* To do *
When you reach the line containing "#76, estimate: M -> S" in the entries below, start writing out each line exactly, and stop after the line containing "#89, due: Apr 7 -> Apr 6".
(Dataset excerpts)
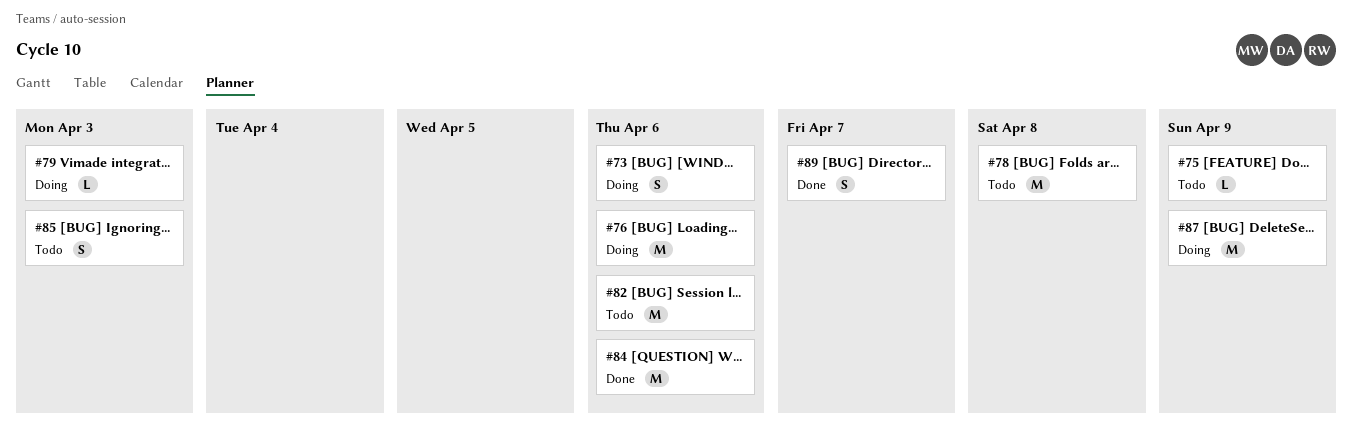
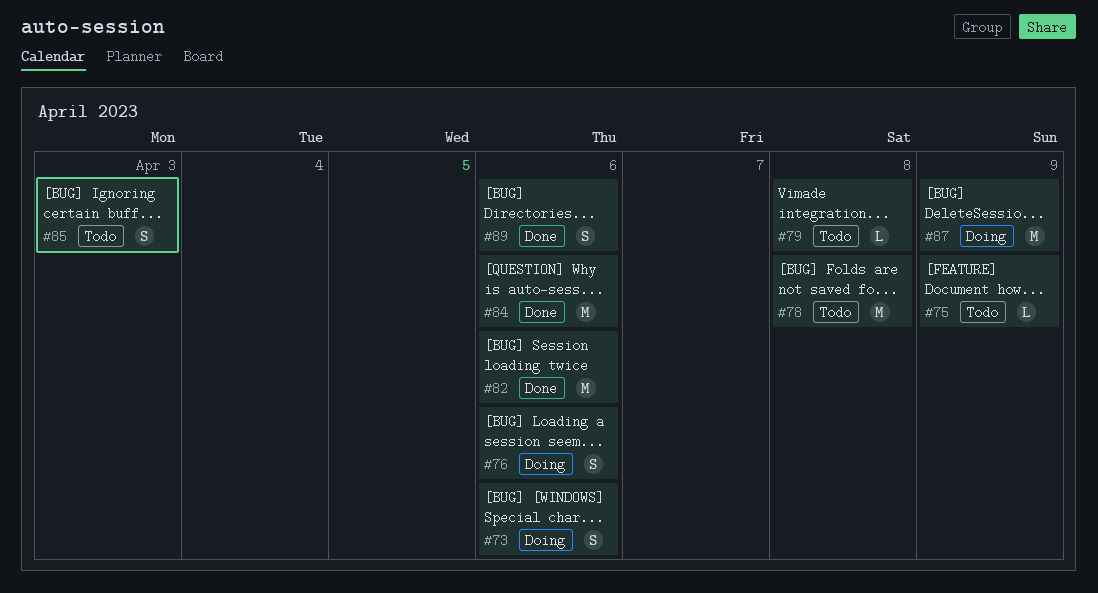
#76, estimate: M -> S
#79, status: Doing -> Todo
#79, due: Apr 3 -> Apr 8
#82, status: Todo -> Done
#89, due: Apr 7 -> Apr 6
(End Dataset excerpts)
(Dataset excerpts)
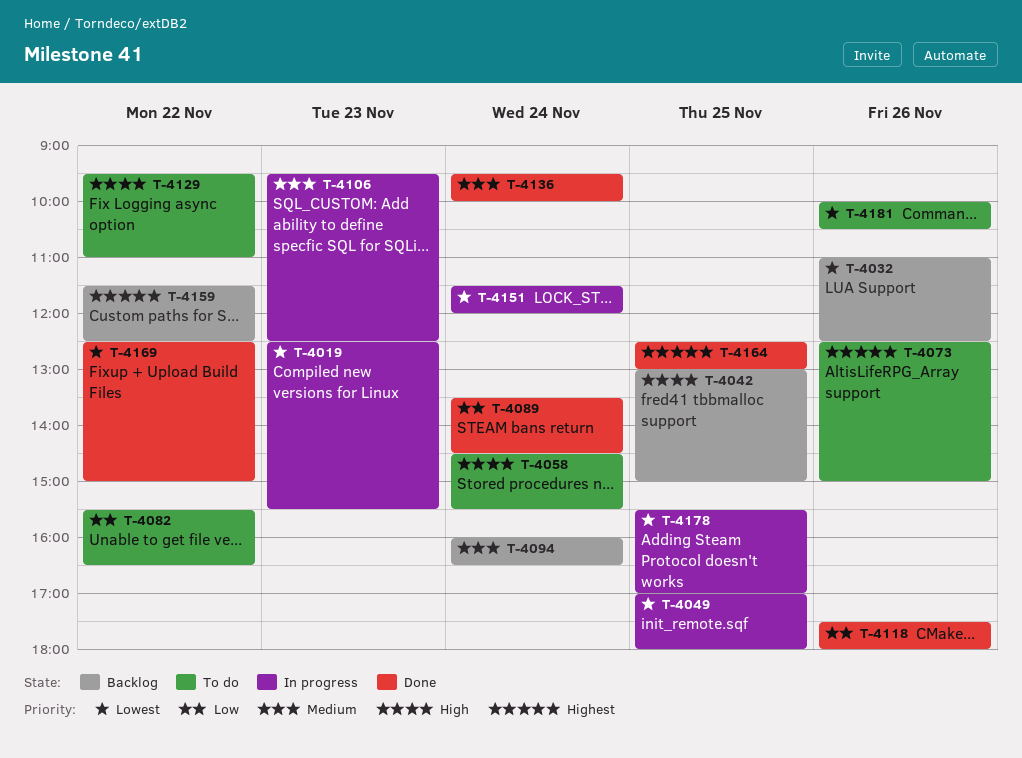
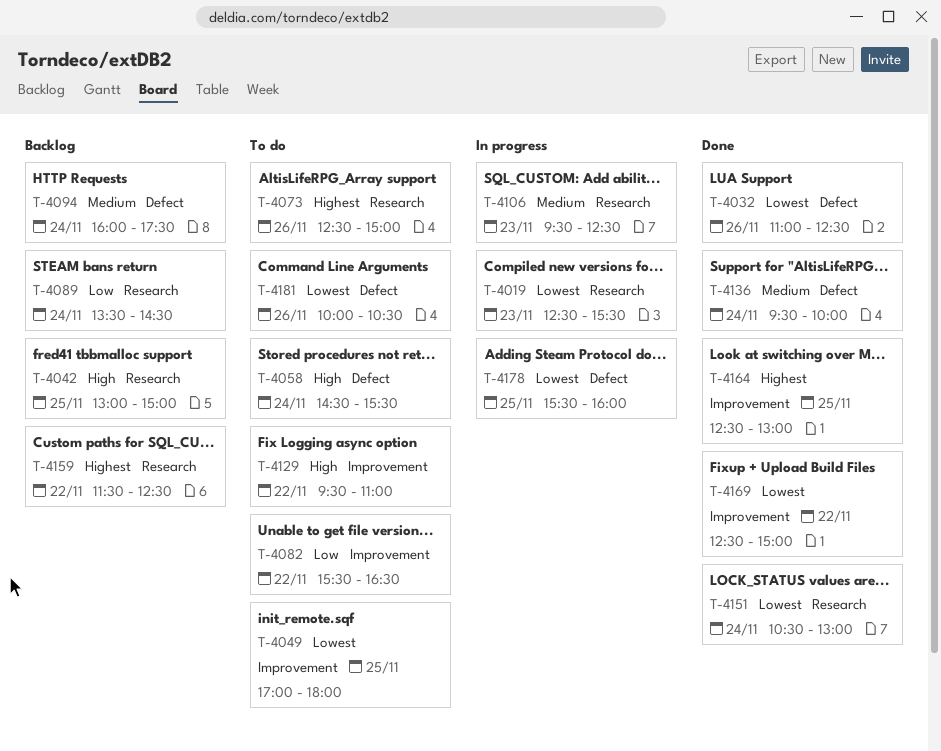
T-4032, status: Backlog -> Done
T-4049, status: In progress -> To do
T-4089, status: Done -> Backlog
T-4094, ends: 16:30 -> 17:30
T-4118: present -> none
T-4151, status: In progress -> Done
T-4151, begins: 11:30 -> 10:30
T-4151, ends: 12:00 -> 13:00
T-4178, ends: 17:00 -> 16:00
(End Dataset excerpts)
(Dataset excerpts)
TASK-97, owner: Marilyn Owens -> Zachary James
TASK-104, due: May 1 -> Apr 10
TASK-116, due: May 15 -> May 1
(End Dataset excerpts)
* Response to this task *
#76, estimate: M -> S
#79, status: Doing -> Todo
#79, due: Apr 3 -> Apr 8
#82, status: Todo -> Done
#89, due: Apr 7 -> Apr 6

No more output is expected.